We suspect that the public reaction around the world, won’t be quite as accepting, as was signaled in the Radio 4’s business interview this morning with Google‘s Senior Policy Counsel, Andrew McLaughlin.
McLaughlin’s attempt to draw parallels between the censorships that they’re required to carry out in Germany for terms around the Nazi’s and their actions in China were slapped down by Greg Wood, the interviewer.
“The situation is different in those countries, because the users of your Web services in countries like Germany, also have some influence in drafting the laws that ban access to Nazi-realted sites, and that’s not the case in China – is It?
McLaughlin’s tell us that they’ve taken a year to develop the idea. We suspect a good deal of that time has been spent trying to figure out how to sell this terrible compromise to their current customers/believers.
We feel this single action has marked the start of the end of the Google-fanatics relationship with the company.
It’s not that we think that people will stop searching on Google, it’s just that they won’t trust Google implicitly any more
Importantly, we feel that if another company came along offering a similar service – which isn’t beyond the bounds of possibility – current Google users will feel a lot less concerned about making the switch.
It’s not like people haven’t change search engines before – remember when nothing but AltaVista existed for search?
It appears that Google now feel that they are so vital to the world that they can act against the wishes of the vast majority of their users. We can’t help but to draw strong parallels to many Western governments of late.
We hate to burst your bubble Google, but the reality is that the World could live with a similar service, and not notice the loss of Google.

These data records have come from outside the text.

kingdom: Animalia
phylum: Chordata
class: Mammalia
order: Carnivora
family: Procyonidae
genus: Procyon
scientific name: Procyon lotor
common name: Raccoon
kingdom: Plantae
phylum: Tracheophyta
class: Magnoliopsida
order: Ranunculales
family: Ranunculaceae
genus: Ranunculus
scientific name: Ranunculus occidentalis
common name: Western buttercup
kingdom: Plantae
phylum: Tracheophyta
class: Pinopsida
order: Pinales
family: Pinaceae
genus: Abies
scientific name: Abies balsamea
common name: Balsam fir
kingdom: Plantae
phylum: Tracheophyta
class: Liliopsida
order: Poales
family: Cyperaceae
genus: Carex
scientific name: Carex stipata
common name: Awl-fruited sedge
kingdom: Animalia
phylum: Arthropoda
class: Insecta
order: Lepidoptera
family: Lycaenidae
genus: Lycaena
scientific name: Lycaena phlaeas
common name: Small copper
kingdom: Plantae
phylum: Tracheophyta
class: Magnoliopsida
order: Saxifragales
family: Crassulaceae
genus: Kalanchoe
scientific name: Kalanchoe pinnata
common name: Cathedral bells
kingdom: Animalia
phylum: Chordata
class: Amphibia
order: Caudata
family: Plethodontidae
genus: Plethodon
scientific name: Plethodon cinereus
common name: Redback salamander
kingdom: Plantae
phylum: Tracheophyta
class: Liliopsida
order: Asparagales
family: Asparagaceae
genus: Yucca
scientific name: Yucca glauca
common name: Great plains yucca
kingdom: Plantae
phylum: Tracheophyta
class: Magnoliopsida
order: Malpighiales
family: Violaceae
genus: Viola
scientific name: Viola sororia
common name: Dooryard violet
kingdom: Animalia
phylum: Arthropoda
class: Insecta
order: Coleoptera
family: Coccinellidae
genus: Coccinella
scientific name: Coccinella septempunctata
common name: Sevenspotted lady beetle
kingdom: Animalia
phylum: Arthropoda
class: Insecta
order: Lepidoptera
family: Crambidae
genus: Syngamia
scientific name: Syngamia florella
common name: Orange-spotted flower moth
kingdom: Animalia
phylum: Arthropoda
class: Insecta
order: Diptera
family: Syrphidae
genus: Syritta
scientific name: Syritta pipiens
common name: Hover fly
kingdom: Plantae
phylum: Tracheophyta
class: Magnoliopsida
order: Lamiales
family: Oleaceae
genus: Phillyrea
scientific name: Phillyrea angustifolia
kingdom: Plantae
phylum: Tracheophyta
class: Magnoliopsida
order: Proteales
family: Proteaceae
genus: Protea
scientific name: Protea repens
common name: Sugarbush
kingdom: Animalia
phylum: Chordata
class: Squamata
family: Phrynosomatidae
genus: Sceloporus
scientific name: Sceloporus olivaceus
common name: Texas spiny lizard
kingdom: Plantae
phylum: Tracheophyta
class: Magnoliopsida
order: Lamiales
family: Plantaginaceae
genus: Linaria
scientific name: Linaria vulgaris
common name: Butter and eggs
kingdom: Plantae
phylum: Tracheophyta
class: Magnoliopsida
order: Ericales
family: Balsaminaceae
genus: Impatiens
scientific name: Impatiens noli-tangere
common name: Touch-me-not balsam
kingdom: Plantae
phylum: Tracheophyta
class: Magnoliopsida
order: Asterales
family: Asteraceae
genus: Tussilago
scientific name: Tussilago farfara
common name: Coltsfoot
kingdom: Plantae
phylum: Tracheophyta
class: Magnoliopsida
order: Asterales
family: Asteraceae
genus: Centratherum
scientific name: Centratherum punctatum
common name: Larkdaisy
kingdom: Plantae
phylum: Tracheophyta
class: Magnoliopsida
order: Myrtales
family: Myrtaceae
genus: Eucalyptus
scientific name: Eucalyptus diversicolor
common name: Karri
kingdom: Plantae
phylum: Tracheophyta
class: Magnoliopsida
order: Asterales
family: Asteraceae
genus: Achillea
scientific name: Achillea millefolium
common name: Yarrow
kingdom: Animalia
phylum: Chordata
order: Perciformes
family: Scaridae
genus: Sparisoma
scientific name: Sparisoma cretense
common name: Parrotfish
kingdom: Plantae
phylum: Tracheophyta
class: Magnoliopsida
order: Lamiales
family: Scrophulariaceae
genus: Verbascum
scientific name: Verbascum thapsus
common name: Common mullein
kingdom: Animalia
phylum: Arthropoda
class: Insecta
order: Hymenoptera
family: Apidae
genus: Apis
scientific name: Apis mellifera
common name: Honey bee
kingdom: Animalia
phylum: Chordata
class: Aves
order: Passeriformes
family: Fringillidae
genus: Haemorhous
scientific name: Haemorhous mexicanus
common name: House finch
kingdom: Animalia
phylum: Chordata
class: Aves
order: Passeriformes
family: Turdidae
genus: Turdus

Those who don’t like what Google has done, and really want to change their mind have an easy means at their disposal – take away their income.
Where Google would really start to suffer is by Web sites removing their Google TextAds from their sites – and bloggers seem like an ideal start for this.
After all, from their China/censorship actions, it’s clear that Google’s really driven by income. Added to this, we also know that Google isn’t primarily a search engine company, it’s an advertising company. Removing their adverts means to removing their income.